POV-Ray : Newsgroups : povray.off-topic : Decency group attemps to kill freedom of speech : Re: Decency group attemps to kill freedom of speech Server Time
9 Oct 2024 20:51:35 EDT (-0400)
  Re: Decency group attemps to kill freedom of speech  
From: Chambers
Date: 22 Dec 2008 23:21:54
Message: <E79FF8044B52463D9BDCCAF39E66EE3A@HomePC>
> -----Original Message-----
> From: Darren New [mailto:dne### [at] sanrrcom]
> Chambers wrote:
> > I'd be interested in knowing, who do you think had a significant
> > negative effect on society by not being censored?
>
> Hitler?

There are two major negative events associated with Hitler, being the 
Holocaust and World War II.

Of the two, neither can be attributed to Hitler himself.

As far as the Holocaust goes, antisemitism had been around for centuries 
before Hitler, and had been particularly strong in Germany in the decades 
leading up to the 30s.  For instance, Richard Wagner, the noted composer, 
was widely known for his hatred of the Jews, and he died six years before 
Hitler was born.  Yet even he didn't cause popular opinion, but rather 
expressed and echoed it.

In other words, Germany as a societal whole had been moving towards the 
Holocaust for some time.

And as far as the Second World War goes, if Hitler hadn't started it, 
someone else would have.  Most of the material I've read on the subject 
agrees that the economic sanctions imposed after the first World War, 
combined with the widespread death, destruction and poverty that naturally 
followed it, ripened Europe for another conflict.

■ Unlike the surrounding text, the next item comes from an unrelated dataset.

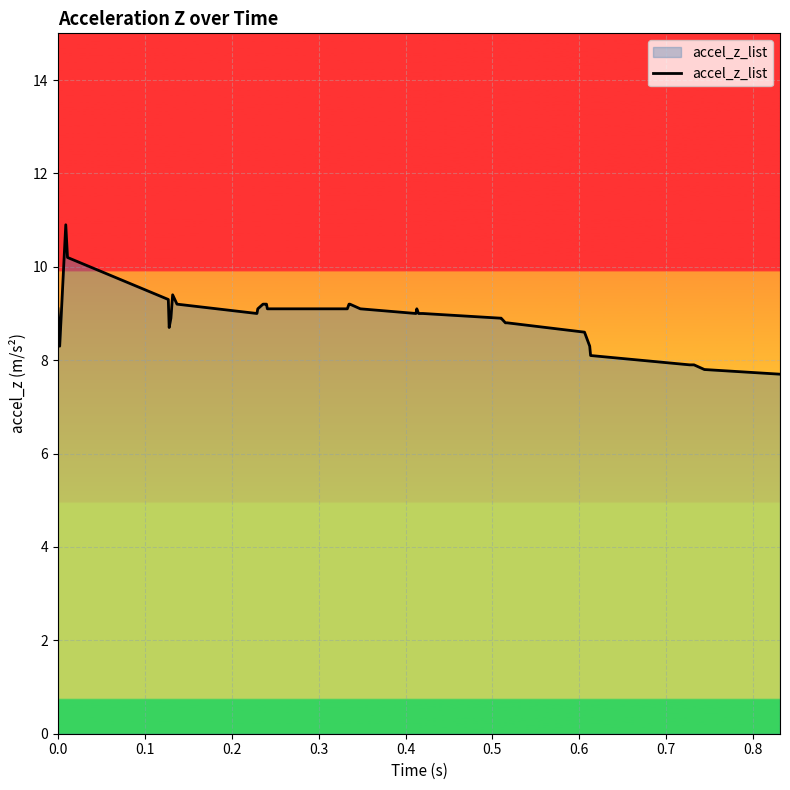

What is the difference between the maximum and minimum values?

3.2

So again, we have an outspoken individual, yes, but society accepted him 
because he mirrored popular opinion at the time.  Removing Hitler from the 
scene would have prevented neither the Holocaust nor WWII.

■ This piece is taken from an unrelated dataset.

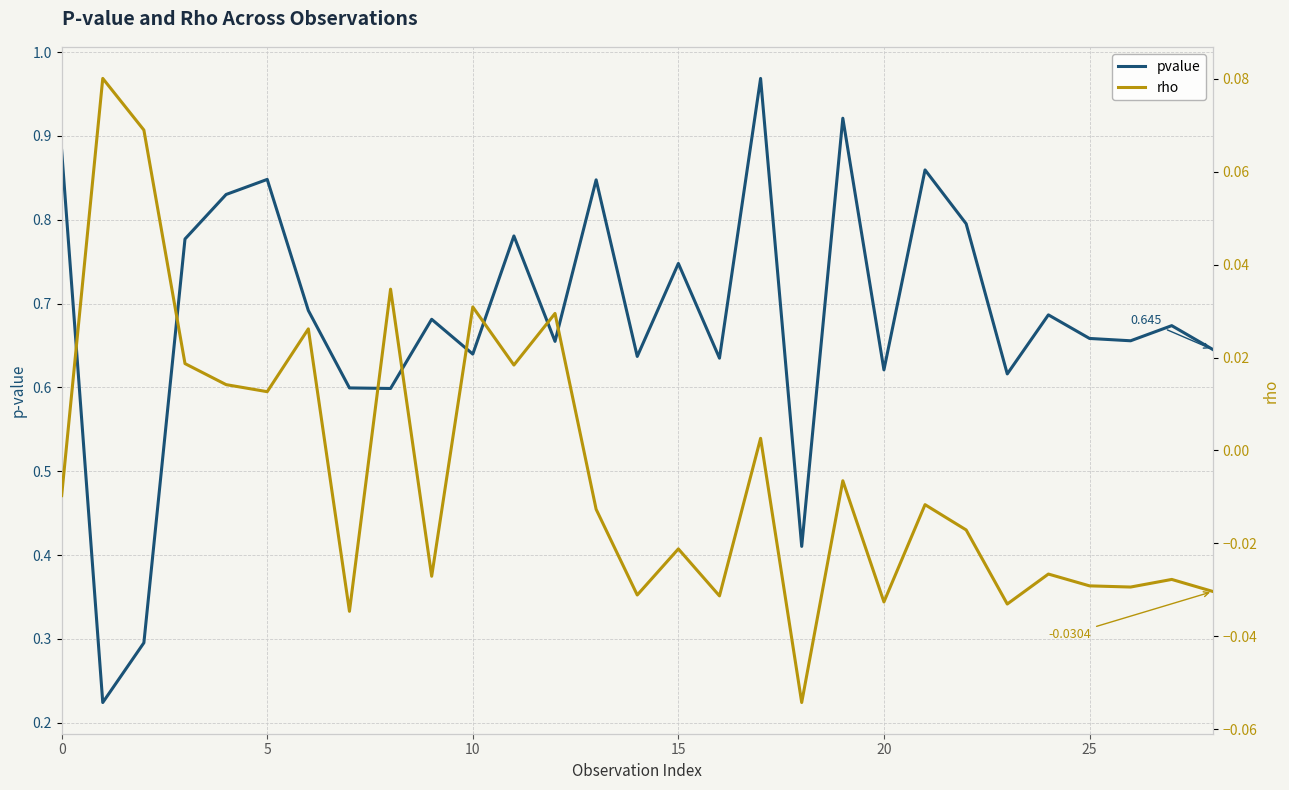

What is the difference between the second highest and second lowest values in the pvalue series?

0.6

Here's the thing about censorship that always got to me: they're going 
after the symptom, but ignoring the underlying problem.  If, to go back to 
the original example, people often post crude and vulgar comments on 
YouTube, *can* you solve the problem by censoring YouTube?

The answer, of course, is "no."  While you will trim the comments from 
YouTube, those same people will continue to use foul language in their 
daily lives and on other web sites they frequent.  In other words, the 
symptom of offensive YouTube comments will be gone, but the underlying 
problem of people using offensive language will remain (and will be 
unchanged).

If you really want to affect people's actions and attitudes, then you 
can't legislate or proscribe your own mores on them.  All you'll do is 
inspire resentment, anger and bitterness (and a resentful, angry and 
bitter crowd of internet commenters deprived of their favorite outlet is 
not a group you want to have pissed off at you, *especially* if you don't 
like foul language).  The long-term solution, of course, is for parents to 
teach their children what is and isn't appropriate.  And if, over time, 
parents neglect to teach their children that certain language is 
inappropriate, doesn't that language become appropriate - and make 
censorship of it a moot point in the process?